• [Page excerpt]:
** begin **

Hurricane Debbie (1961)
Category 3 major hurricane (SSHWS/NWS) | |
Debbie on September 11 | |
Formed | September 6, 1961 |
---|---|
Dissipated |
September 19, 1961 (Extratropical after September 16) |
Highest winds |
1-minute sustained: 120 mph (195 km/h) |
Lowest pressure | 961 mbar (hPa); 28.38 inHg |
Fatalities | 78 total |
Damage |
$50 million (1961 USD) (Estimated) |
Areas affected | Cape Verde Islands, Azores, British Isles, Norway, Russia |
Part of the 1961 Atlantic hurricane season |
Hurricane Debbie is the most powerful cyclone on record to strike Ireland in September, and possibly the only tropical cyclone on record to ever strike the British Isles while still tropical. The fourth named storm of the 1961 Atlantic hurricane season, Debbie originated from a well-defined tropical disturbance that was first identified in late August over Central Africa. Tracking generally westward, the system moved off the coast of Senegal on September 5 into the Atlantic Ocean. By this time, it was estimated to have become a tropical storm, but forecasters did not issue advisories on the system until two days later. Late on September 6, Debbie passed through the southern Cape Verde Islands as a strong tropical storm or minimal hurricane, resulting in a plane crash that killed 60 people in the islands. Once clear of the islands, data on the storm became sparse, and the status of Debbie was uncertain over the following several days as it tracked west-northwestward and later northward. It was not until a commercial airliner intercepted the storm on September 10 that its location became certain. The following day, Debbie intensified and reached its peak intensity as a Category 3 hurricane on the Saffir–Simpson hurricane scale, with maximum winds of 120 mph (195 km/h).

** end **

• [Goal of the exercise]: Please copy the Hurricane Debbie passage above word for word, in full.

• [Data]:
** begin **

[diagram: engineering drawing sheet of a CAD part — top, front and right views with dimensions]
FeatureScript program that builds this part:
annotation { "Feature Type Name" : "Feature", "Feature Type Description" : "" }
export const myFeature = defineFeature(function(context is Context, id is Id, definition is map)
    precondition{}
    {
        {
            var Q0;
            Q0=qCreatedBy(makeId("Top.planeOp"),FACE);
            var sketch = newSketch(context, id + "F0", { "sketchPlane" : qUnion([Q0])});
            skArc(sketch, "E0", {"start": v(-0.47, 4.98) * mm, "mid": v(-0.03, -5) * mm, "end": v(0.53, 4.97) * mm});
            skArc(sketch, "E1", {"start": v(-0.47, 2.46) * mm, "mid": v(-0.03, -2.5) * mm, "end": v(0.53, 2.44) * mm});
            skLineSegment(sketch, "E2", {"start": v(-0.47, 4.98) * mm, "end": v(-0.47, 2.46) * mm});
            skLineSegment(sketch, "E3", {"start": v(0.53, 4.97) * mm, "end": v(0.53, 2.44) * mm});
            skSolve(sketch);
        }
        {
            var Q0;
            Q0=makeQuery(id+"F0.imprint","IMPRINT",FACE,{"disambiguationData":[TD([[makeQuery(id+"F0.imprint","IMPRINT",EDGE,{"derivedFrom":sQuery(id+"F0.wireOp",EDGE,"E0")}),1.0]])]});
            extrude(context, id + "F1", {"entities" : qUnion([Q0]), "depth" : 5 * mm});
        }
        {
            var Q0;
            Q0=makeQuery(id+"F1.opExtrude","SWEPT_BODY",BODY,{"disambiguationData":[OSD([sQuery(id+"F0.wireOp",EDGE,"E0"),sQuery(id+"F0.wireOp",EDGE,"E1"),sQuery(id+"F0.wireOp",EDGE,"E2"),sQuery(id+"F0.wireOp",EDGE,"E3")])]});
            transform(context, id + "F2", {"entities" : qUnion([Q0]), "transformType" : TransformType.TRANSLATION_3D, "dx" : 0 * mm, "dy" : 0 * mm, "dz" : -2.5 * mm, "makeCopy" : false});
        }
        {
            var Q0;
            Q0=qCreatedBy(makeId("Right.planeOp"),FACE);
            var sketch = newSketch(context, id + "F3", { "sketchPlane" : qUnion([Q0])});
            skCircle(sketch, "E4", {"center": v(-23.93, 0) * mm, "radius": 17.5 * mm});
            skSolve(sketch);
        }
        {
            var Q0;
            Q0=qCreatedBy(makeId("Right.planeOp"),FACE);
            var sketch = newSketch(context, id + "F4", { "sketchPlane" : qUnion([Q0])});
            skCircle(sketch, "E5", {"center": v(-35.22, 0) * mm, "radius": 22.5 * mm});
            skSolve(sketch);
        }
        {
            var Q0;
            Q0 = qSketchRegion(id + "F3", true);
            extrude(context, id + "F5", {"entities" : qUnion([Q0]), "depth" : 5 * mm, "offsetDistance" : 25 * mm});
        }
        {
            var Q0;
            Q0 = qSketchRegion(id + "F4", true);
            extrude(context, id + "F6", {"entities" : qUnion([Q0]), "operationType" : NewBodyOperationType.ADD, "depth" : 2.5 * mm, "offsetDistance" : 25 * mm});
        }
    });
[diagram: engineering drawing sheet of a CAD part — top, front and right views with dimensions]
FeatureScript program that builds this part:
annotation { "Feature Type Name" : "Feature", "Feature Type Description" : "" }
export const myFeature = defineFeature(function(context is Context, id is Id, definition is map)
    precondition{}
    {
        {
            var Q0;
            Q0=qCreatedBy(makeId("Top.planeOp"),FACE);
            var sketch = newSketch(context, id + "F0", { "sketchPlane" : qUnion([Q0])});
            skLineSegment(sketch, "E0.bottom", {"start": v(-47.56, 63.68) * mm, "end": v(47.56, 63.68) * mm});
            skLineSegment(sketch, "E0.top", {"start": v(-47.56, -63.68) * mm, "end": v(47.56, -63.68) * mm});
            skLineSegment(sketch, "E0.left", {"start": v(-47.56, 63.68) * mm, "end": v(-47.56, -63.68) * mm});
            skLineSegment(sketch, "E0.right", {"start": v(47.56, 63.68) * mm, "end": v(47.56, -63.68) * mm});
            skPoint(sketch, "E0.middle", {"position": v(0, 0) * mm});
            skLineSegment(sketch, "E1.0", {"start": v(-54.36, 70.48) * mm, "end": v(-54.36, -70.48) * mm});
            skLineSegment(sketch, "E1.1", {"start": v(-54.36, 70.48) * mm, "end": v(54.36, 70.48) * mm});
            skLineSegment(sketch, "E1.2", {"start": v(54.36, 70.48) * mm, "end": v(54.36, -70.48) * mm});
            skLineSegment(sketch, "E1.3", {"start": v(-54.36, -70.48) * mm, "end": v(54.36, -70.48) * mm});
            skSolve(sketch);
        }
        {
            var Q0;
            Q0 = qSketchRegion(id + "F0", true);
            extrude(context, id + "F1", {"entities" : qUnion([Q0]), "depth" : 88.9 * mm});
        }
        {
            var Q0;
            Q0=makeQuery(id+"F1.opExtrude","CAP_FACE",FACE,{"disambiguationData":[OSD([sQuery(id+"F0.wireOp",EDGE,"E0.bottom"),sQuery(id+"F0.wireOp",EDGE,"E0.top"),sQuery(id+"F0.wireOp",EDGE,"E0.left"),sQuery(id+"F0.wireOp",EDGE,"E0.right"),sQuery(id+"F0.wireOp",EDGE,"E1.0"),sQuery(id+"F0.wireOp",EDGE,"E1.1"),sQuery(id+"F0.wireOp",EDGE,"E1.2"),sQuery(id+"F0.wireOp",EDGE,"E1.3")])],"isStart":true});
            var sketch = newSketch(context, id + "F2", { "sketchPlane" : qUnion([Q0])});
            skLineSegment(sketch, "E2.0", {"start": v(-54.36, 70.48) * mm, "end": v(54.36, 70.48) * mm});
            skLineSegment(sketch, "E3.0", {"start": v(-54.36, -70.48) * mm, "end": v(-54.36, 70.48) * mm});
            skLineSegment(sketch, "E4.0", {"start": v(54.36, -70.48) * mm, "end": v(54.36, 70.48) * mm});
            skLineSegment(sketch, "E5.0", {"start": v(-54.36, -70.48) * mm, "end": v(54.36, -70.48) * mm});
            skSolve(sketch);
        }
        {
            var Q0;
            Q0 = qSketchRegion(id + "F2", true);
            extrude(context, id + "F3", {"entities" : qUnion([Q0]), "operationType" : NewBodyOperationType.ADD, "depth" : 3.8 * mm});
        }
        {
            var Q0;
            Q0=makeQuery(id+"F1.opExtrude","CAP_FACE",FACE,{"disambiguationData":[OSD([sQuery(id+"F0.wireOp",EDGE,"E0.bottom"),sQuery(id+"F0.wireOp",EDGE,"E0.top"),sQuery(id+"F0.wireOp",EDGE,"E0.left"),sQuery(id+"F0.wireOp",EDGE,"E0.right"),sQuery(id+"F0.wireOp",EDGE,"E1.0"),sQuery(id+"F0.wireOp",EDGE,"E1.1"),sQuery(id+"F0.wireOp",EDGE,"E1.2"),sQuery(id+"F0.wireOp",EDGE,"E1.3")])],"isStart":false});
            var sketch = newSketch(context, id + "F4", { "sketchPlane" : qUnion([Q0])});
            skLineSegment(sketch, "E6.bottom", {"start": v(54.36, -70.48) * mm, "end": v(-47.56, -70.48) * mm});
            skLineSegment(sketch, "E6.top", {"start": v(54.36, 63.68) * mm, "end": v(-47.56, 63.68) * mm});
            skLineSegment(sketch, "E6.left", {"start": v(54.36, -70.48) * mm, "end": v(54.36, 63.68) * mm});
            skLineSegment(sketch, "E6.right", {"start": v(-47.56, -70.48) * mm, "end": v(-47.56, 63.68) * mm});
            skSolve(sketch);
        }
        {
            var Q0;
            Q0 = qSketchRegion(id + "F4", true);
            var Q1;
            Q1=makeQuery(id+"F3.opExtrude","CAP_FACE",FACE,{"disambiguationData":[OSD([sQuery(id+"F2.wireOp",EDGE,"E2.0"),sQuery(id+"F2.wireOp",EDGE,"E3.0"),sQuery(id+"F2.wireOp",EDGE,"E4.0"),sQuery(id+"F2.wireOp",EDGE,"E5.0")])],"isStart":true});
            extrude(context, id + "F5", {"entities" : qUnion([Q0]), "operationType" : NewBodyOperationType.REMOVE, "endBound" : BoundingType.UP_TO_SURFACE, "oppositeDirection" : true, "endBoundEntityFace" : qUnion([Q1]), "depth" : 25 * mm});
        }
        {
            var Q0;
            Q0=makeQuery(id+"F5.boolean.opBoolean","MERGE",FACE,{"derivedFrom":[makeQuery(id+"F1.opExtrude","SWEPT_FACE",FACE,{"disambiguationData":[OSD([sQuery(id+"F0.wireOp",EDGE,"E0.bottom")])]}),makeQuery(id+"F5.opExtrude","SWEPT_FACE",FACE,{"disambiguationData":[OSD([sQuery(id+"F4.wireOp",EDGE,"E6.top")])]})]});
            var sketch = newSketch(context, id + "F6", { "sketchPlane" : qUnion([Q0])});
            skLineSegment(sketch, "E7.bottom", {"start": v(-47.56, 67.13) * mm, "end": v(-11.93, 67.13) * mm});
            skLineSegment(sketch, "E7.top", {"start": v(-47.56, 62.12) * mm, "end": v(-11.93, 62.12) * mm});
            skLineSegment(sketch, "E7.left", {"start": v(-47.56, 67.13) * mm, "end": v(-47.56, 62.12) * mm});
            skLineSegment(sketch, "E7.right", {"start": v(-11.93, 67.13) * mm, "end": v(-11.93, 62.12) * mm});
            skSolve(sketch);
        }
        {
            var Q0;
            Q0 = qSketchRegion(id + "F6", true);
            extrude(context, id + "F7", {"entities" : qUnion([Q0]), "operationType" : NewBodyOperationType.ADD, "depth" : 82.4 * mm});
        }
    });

** end **

• [Full answer]:
Hurricane Debbie (1961)
Category 3 major hurricane (SSHWS/NWS) | |
Debbie on September 11 | |
Formed | September 6, 1961 |
---|---|
Dissipated |
September 19, 1961 (Extratropical after September 16) |
Highest winds |
1-minute sustained: 120 mph (195 km/h) |
Lowest pressure | 961 mbar (hPa); 28.38 inHg |
Fatalities | 78 total |
Damage |
$50 million (1961 USD) (Estimated) |
Areas affected | Cape Verde Islands, Azores, British Isles, Norway, Russia |
Part of the 1961 Atlantic hurricane season |
Hurricane Debbie is the most powerful cyclone on record to strike Ireland in September, and possibly the only tropical cyclone on record to ever strike the British Isles while still tropical. The fourth named storm of the 1961 Atlantic hurricane season, Debbie originated from a well-defined tropical disturbance that was first identified in late August over Central Africa. Tracking generally westward, the system moved off the coast of Senegal on September 5 into the Atlantic Ocean. By this time, it was estimated to have become a tropical storm, but forecasters did not issue advisories on the system until two days later. Late on September 6, Debbie passed through the southern Cape Verde Islands as a strong tropical storm or minimal hurricane, resulting in a plane crash that killed 60 people in the islands. Once clear of the islands, data on the storm became sparse, and the status of Debbie was uncertain over the following several days as it tracked west-northwestward and later northward. It was not until a commercial airliner intercepted the storm on September 10 that its location became certain. The following day, Debbie intensified and reached its peak intensity as a Category 3 hurricane on the Saffir–Simpson hurricane scale, with maximum winds of 120 mph (195 km/h).